[PROBLEM TO WORK ON]: Below are records; write all of them out exactly.

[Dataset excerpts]
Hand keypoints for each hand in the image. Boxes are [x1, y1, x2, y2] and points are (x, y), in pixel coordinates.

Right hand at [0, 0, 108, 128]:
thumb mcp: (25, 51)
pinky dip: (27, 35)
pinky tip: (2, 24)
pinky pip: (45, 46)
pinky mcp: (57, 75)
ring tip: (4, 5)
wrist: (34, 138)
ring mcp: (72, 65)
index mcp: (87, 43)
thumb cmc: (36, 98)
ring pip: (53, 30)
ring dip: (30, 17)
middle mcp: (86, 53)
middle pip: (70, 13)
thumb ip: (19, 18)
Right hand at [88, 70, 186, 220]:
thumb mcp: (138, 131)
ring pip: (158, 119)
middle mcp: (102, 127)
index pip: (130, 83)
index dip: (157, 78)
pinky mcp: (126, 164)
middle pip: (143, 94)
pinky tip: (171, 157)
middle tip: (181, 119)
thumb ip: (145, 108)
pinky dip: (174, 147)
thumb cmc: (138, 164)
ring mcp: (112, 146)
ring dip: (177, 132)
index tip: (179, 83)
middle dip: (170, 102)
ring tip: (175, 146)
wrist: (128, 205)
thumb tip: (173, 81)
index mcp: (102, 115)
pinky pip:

[ANSWER TO THIS PROBLEM]:
Hand keypoints for each hand in the image. Boxes are [x1, y1, x2, y2] and points are (x, y), in pixel coordinates.

Right hand at [0, 0, 108, 128]:
thumb mcp: (25, 51)
pinky dip: (27, 35)
pinky tip: (2, 24)
pinky pip: (45, 46)
pinky mcp: (57, 75)
ring tip: (4, 5)
wrist: (34, 138)
ring mcp: (72, 65)
index mcp: (87, 43)
thumb cmc: (36, 98)
ring pip: (53, 30)
ring dip: (30, 17)
middle mcp: (86, 53)
middle pip: (70, 13)
thumb ip: (19, 18)
Right hand at [88, 70, 186, 220]:
thumb mcp: (138, 131)
ring pip: (158, 119)
middle mcp: (102, 127)
index pip: (130, 83)
index dip: (157, 78)
pinky mcp: (126, 164)
middle pip: (143, 94)
pinky tip: (171, 157)
middle tip: (181, 119)
thumb ip: (145, 108)
pinky dip: (174, 147)
thumb cmc: (138, 164)
ring mcp: (112, 146)
ring dip: (177, 132)
index tip: (179, 83)
middle dip: (170, 102)
ring tip: (175, 146)
wrist: (128, 205)
thumb tip: (173, 81)
index mcp: (102, 115)
pinky pip:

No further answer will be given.